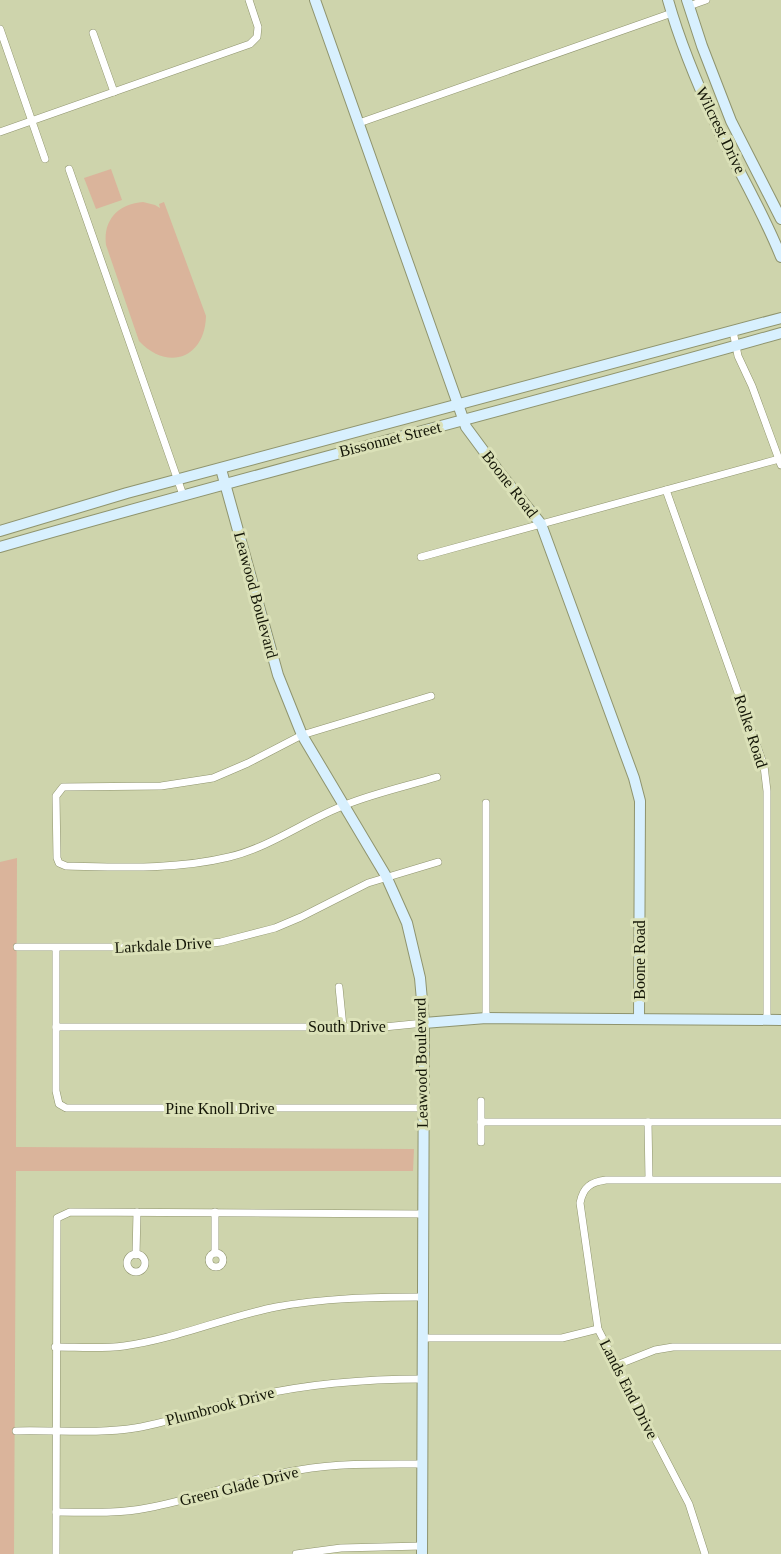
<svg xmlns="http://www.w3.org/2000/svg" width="781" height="1554" font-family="Georgia,serif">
<rect width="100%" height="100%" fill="#ced4ac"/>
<g fill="#dab49b">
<path d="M111,169L122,200L96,209L84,178Z"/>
<path d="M143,202L155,205L160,208L159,204L164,202L206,316C205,358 168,372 139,341L106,245C103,220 118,204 143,202Z"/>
<path d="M17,858L16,1147L414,1149L413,1171H16L14,1554H0V862Z"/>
</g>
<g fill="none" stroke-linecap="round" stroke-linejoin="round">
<g stroke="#8f946e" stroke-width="8">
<g id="street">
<path d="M689,6L706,0"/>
<path d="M0,29L45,159"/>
<path d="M93,33L114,92"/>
<path d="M359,123L672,13"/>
<path d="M0,132L250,44L257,37L258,27L249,0"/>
<path d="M69,169L183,495"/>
<path d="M733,331L738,356L752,386L781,465"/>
<path d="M666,490L764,766L767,791V1020"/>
<path d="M421,557L779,459"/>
<path d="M431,696L302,735L248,763L213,778L161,786L63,787L56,796L57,858L59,863L66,866C121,867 175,870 229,857C271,847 306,820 345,805C375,793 407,786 437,777"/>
<path d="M17,947H146L189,946L221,942L275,928L301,917L368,883L438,862"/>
<path d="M56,948V1091L59,1104L66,1108H422"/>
<path d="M339,987L343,1027"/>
<path d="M486,1018V803"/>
<path d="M56,1027H384L424,1023"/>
<path d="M481,1101V1142"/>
<path d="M481,1122H781"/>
<path d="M648,1122L649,1179"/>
<circle cx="216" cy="1260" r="7"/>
<path d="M215,1253V1212"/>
<circle cx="136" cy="1263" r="9"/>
<path d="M136,1255L137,1212"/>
<path d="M422,1338H562L598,1329"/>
<path d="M55,1347C78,1347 101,1349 124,1346C176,1339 225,1317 276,1307C324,1298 373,1297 422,1297"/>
<path d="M617,1365L655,1350L673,1347H781"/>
<path d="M16,1431C56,1430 97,1434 135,1428C173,1422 209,1407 246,1398C304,1384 363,1379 423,1379"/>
<path d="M56,1512C86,1512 117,1514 147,1508C199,1499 247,1478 299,1470C340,1463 381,1464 423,1464"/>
<path d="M56,1554L57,1218L70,1212L422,1214"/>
<path d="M296,1554L341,1548L422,1546"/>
<path d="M705,1554L689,1504L598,1329L580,1203C583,1187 591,1182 606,1180H781"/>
</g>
</g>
<g stroke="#8f946e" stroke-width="12">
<g id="secondary">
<path d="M315,0L466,427L500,473L541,524L634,778L640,801L639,1018"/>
<path d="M668,0C680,43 699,88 718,129C739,172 763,212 781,257"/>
<path d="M687,0L702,46L731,121L781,219"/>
<path d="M221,469L278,675L302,735L386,876L407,923L420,978L424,1023L422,1554"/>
<path d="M0,531L127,493L781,318"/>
<path d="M0,547C259,472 521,407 781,333"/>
<path d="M424,1023L486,1018L781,1020"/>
</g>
</g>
<use href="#street" stroke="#fff" stroke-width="7"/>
<use href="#secondary" stroke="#d8f0fe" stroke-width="10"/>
</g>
<g text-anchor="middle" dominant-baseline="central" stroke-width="6" stroke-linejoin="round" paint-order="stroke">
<g font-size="16" fill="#131506" stroke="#dbe1b8">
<text transform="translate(721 130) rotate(64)">Wilcrest Drive</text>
<text transform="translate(390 439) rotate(-14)">Bissonnet Street</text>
<text transform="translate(510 484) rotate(52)">Boone Road</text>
<text transform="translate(256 595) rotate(75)">Leawood Boulevard</text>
<text transform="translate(751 731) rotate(72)">Rolke Road</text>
<text transform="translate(163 945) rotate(-3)">Larkdale Drive</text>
<text transform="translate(639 960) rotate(-90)">Boone Road</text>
<text x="347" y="1026">South Drive</text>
<text transform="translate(421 1063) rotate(-91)">Leawood Boulevard</text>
<text x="220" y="1108">Pine Knoll Drive</text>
<text transform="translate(629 1389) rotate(63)">Lands End Drive</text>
<text transform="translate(220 1406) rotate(-15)">Plumbrook Drive</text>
<text transform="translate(239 1486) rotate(-14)">Green Glade Drive</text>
</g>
</g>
</svg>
————
* [ASSIGNMENT]: Retype each entry exactly. No pictures.

* [REPLY]:
<svg xmlns="http://www.w3.org/2000/svg" width="781" height="1554" font-family="Georgia,serif">
<rect width="100%" height="100%" fill="#ced4ac"/>
<g fill="#dab49b">
<path d="M111,169L122,200L96,209L84,178Z"/>
<path d="M143,202L155,205L160,208L159,204L164,202L206,316C205,358 168,372 139,341L106,245C103,220 118,204 143,202Z"/>
<path d="M17,858L16,1147L414,1149L413,1171H16L14,1554H0V862Z"/>
</g>
<g fill="none" stroke-linecap="round" stroke-linejoin="round">
<g stroke="#8f946e" stroke-width="8">
<g id="street">
<path d="M689,6L706,0"/>
<path d="M0,29L45,159"/>
<path d="M93,33L114,92"/>
<path d="M359,123L672,13"/>
<path d="M0,132L250,44L257,37L258,27L249,0"/>
<path d="M69,169L183,495"/>
<path d="M733,331L738,356L752,386L781,465"/>
<path d="M666,490L764,766L767,791V1020"/>
<path d="M421,557L779,459"/>
<path d="M431,696L302,735L248,763L213,778L161,786L63,787L56,796L57,858L59,863L66,866C121,867 175,870 229,857C271,847 306,820 345,805C375,793 407,786 437,777"/>
<path d="M17,947H146L189,946L221,942L275,928L301,917L368,883L438,862"/>
<path d="M56,948V1091L59,1104L66,1108H422"/>
<path d="M339,987L343,1027"/>
<path d="M486,1018V803"/>
<path d="M56,1027H384L424,1023"/>
<path d="M481,1101V1142"/>
<path d="M481,1122H781"/>
<path d="M648,1122L649,1179"/>
<circle cx="216" cy="1260" r="7"/>
<path d="M215,1253V1212"/>
<circle cx="136" cy="1263" r="9"/>
<path d="M136,1255L137,1212"/>
<path d="M422,1338H562L598,1329"/>
<path d="M55,1347C78,1347 101,1349 124,1346C176,1339 225,1317 276,1307C324,1298 373,1297 422,1297"/>
<path d="M617,1365L655,1350L673,1347H781"/>
<path d="M16,1431C56,1430 97,1434 135,1428C173,1422 209,1407 246,1398C304,1384 363,1379 423,1379"/>
<path d="M56,1512C86,1512 117,1514 147,1508C199,1499 247,1478 299,1470C340,1463 381,1464 423,1464"/>
<path d="M56,1554L57,1218L70,1212L422,1214"/>
<path d="M296,1554L341,1548L422,1546"/>
<path d="M705,1554L689,1504L598,1329L580,1203C583,1187 591,1182 606,1180H781"/>
</g>
</g>
<g stroke="#8f946e" stroke-width="12">
<g id="secondary">
<path d="M315,0L466,427L500,473L541,524L634,778L640,801L639,1018"/>
<path d="M668,0C680,43 699,88 718,129C739,172 763,212 781,257"/>
<path d="M687,0L702,46L731,121L781,219"/>
<path d="M221,469L278,675L302,735L386,876L407,923L420,978L424,1023L422,1554"/>
<path d="M0,531L127,493L781,318"/>
<path d="M0,547C259,472 521,407 781,333"/>
<path d="M424,1023L486,1018L781,1020"/>
</g>
</g>
<use href="#street" stroke="#fff" stroke-width="7"/>
<use href="#secondary" stroke="#d8f0fe" stroke-width="10"/>
</g>
<g text-anchor="middle" dominant-baseline="central" stroke-width="6" stroke-linejoin="round" paint-order="stroke">
<g font-size="16" fill="#131506" stroke="#dbe1b8">
<text transform="translate(721 130) rotate(64)">Wilcrest Drive</text>
<text transform="translate(390 439) rotate(-14)">Bissonnet Street</text>
<text transform="translate(510 484) rotate(52)">Boone Road</text>
<text transform="translate(256 595) rotate(75)">Leawood Boulevard</text>
<text transform="translate(751 731) rotate(72)">Rolke Road</text>
<text transform="translate(163 945) rotate(-3)">Larkdale Drive</text>
<text transform="translate(639 960) rotate(-90)">Boone Road</text>
<text x="347" y="1026">South Drive</text>
<text transform="translate(421 1063) rotate(-91)">Leawood Boulevard</text>
<text x="220" y="1108">Pine Knoll Drive</text>
<text transform="translate(629 1389) rotate(63)">Lands End Drive</text>
<text transform="translate(220 1406) rotate(-15)">Plumbrook Drive</text>
<text transform="translate(239 1486) rotate(-14)">Green Glade Drive</text>
</g>
</g>
</svg>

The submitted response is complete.